Again we have no idea where it is in a town of a few hundred thousand with a dime and dozen NGOs and campsites throughout. One of the workers knows where it is, he gives us directions. Four of us get on a motorcycle, including the driver. We drive down, we get to a point and stop and ask people where the people of Islamic religion are. I tell the assistant director who has taken us around with another Haitian boy from Jacmel, that the Muslim people don’t look any different than anyone else. I don’t think we’ll find anything this way, NGO’s setting up camps are as prominent as abject poverty here. We arrive down a small alley and I’m thinking how would a campsite be at end of an alley. We stop at a masjid. Wow. I bang on the door. As always someone answers, it is a Haitian in a thobe. I greet him with my Salaam, I don’t remember the last time I exchanged this greeting. Later I learn most people know Salaam and walaykumsalaam, and that InshaAllah, with the same meaning is also something people say in Haiti.
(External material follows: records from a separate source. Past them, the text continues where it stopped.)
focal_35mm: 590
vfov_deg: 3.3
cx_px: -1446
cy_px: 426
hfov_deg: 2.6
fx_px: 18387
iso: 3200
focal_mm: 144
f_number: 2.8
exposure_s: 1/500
I ask him about Islamic relief. It is right behind the masjid. Eventually the director comes to meet us. Neither of them was born Muslim. We pray the day prayer together. We walk down a small opening alley between two houses as wide as me and my purse. I see the camp site. There are 20 tents set up, with 40 families. They just sleep there, in the tents. Islamic Relief has other projects in Haiti, different sites in different cities, many building schools, and other projects to develop possibly in the near future I'm told. I get a three minute debriefing. They ask where my private driver, translator and group is, and where I will go next. I respond- I have the taxi driver who I met on the street, his number and name, Excellent, I am my own group with two Haitians from the home who equally don’t know what they’re doing and I got here by asking around on public transportation and moto. Everyone always seems shocked that I am solo with no entourage. They offer to take us in their car to a camp city 60 steps down. This is my first journey in a proper car or anything with doors.
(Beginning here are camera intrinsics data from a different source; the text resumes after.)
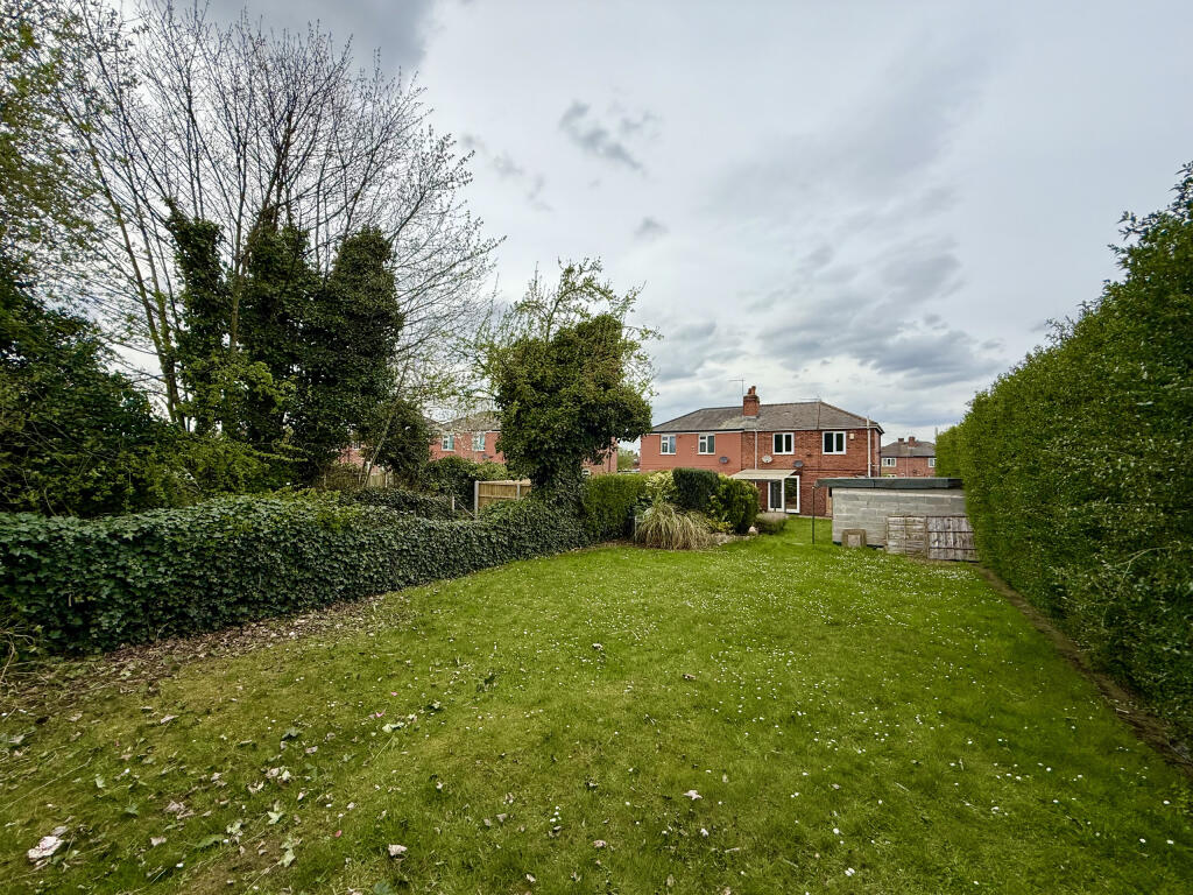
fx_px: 482
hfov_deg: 102.1
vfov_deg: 85.7
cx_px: 596
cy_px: 448
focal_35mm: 14
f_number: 2.2
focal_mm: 2.22
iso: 50
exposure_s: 1/1050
I want to see the slums but this is a good start. I see people in a small tent town. Then we head back, I decide to call Excellent and continue my hope to get into the slums. It starts to rain. I finally get hold of other Americans in Citi Soleil, staying at the same house in Pationville, we had exchanged contact information that morning while heading out and realizing we’re going in same direction. They do not know where we are, they have already gotten in the car about to leave. The offer to pick us up though. The population of this town is 3-500,000 he says. In mean time another motorcycle was called for us by the Haitan Muslims and arrives. He doesn’t speak English. I hand him the phone, the guide on their line speaks to him. Everything arrives and gets decided within 1 min of each other. He figures out what main road to take us on. I just sit and roll on, he's never met the group or anyone else and yet he knows where to stop and spots them down. It all always works out here. That is how we roll.
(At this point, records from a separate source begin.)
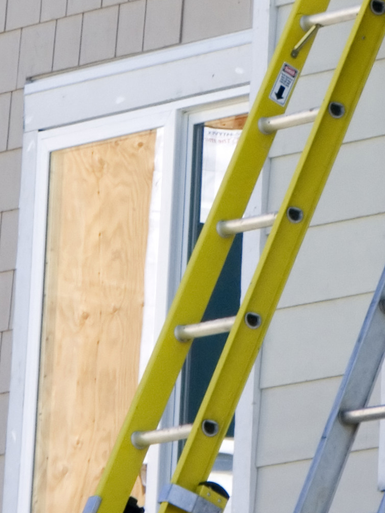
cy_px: -160
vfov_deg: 3.0
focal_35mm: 652
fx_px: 9667
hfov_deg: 2.3
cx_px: 364
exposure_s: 1/80
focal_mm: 51
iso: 100
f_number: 9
The last stop is a children’s home/orphanage. The children were found wandering on the streets of Citi Soleil, many with and many without families all in need of care. They are so happy to see us. Everyone runs up to me. I’m drowning with guilt. I found out we were going to the orphanage with the other group just now. Fifteen minutes ago I found out it existed and we were making a stop to drop of some goodies. They all kiss me and saw bonswa. We pass out balls, and toys, and bracelets and pictures drawn by elementary school children in North California. Everyone is so happy, the kisses don’t stop. My guilt continues to drown me, I feel like crying. The children play, and eat their snacks and we get a tour of the new home and the school. . I want to tell them, I am not really part of this wonderful group and cause, and I did not make all these preparations and come with them, I am just a tag along. Often the confessing of shortcomings and weaknesses helps me feel relief. I want them to know. The girls do a dance for us. The each come up to me individually, kiss me on my cheek and give me tissue paper flowers. I have never been kissed that much in a day. There is so much joy in those hours. I feel so loved, I tie the flowers on my bag. I will keep them tied forever.